** GIVEN DATA follows **
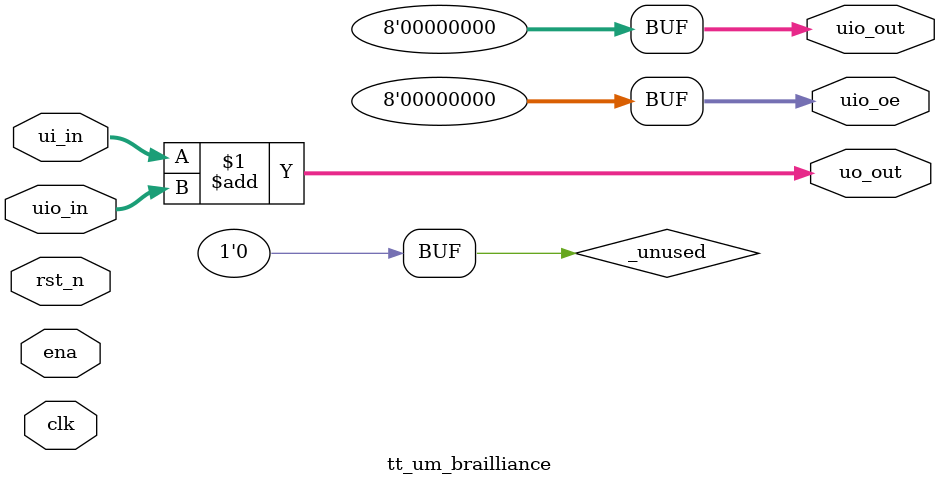
<source format=v>
/*
 * Copyright (c) 2024 Your Name
 * SPDX-License-Identifier: Apache-2.0
 */

`default_nettype none

module tt_um_brailliance (
    input  wire [7:0] ui_in,    // Dedicated inputs
    output wire [7:0] uo_out,   // Dedicated outputs
    input  wire [7:0] uio_in,   // IOs: Input path
    output wire [7:0] uio_out,  // IOs: Output path
    output wire [7:0] uio_oe,   // IOs: Enable path (active high: 0=input, 1=output)
    input  wire       ena,      // always 1 when the design is powered, so you can ignore it
    input  wire       clk,      // clock
    input  wire       rst_n     // reset_n - low to reset
);

  // All output pins must be assigned. If not used, assign to 0.
  assign uo_out  = ui_in + uio_in;  // Example: ou_out is the sum of ui_in and uio_in
  assign uio_out = 0;
  assign uio_oe  = 0;

  // List all unused inputs to prevent warnings
  wire _unused = &{ena, clk, rst_n, 1'b0};

endmodule

</source>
** End of GIVEN DATA **
EXERCISE OBJECTIVE:
The whole listing should be transcribed exactly, though its pictures must be left out.

SOLUTION BELOW:
<source format=v>
/*
 * Copyright (c) 2024 Your Name
 * SPDX-License-Identifier: Apache-2.0
 */

`default_nettype none

module tt_um_brailliance (
    input  wire [7:0] ui_in,    // Dedicated inputs
    output wire [7:0] uo_out,   // Dedicated outputs
    input  wire [7:0] uio_in,   // IOs: Input path
    output wire [7:0] uio_out,  // IOs: Output path
    output wire [7:0] uio_oe,   // IOs: Enable path (active high: 0=input, 1=output)
    input  wire       ena,      // always 1 when the design is powered, so you can ignore it
    input  wire       clk,      // clock
    input  wire       rst_n     // reset_n - low to reset
);

  // All output pins must be assigned. If not used, assign to 0.
  assign uo_out  = ui_in + uio_in;  // Example: ou_out is the sum of ui_in and uio_in
  assign uio_out = 0;
  assign uio_oe  = 0;

  // List all unused inputs to prevent warnings
  wire _unused = &{ena, clk, rst_n, 1'b0};

endmodule

</source>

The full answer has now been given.